» **EXERCISE REQUIREMENTS**: In the entries that follow, the line with "Klassisk og moderne" opens the range and the line with "oss på vårt showroom eller kontakte oss." closes it; repeat that range exactly, both lines included.

Extracted data entries:
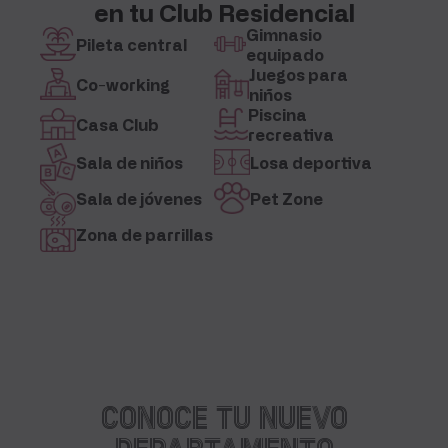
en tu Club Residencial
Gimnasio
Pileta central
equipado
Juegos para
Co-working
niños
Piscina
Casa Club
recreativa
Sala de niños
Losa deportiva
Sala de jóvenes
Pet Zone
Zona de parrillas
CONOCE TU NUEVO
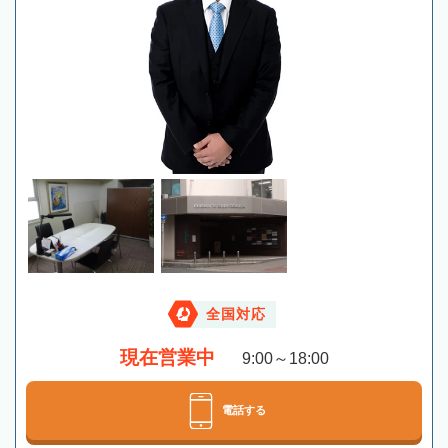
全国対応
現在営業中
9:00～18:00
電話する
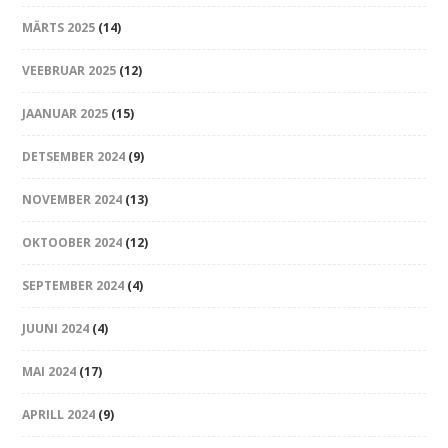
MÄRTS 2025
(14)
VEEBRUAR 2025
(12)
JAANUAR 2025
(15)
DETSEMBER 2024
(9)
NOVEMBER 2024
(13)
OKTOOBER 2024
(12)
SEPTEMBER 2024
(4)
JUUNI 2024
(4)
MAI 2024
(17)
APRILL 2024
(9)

* * *

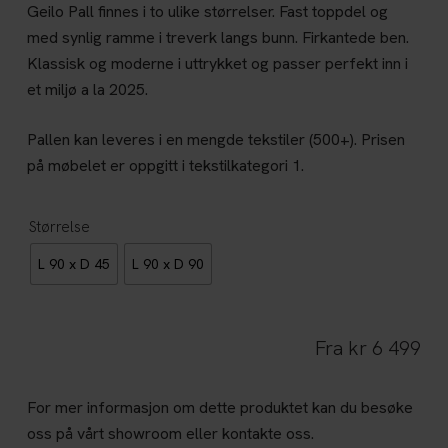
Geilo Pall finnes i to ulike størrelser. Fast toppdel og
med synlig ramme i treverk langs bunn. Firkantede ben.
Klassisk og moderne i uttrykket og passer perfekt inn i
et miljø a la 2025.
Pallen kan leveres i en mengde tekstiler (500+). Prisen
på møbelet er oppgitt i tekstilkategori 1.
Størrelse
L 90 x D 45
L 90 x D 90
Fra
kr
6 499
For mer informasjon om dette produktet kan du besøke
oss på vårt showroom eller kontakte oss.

» **FINAL ANSWER**:
Klassisk og moderne i uttrykket og passer perfekt inn i
et miljø a la 2025.
Pallen kan leveres i en mengde tekstiler (500+). Prisen
på møbelet er oppgitt i tekstilkategori 1.
Størrelse
L 90 x D 45
L 90 x D 90
Fra
kr
6 499
For mer informasjon om dette produktet kan du besøke
oss på vårt showroom eller kontakte oss.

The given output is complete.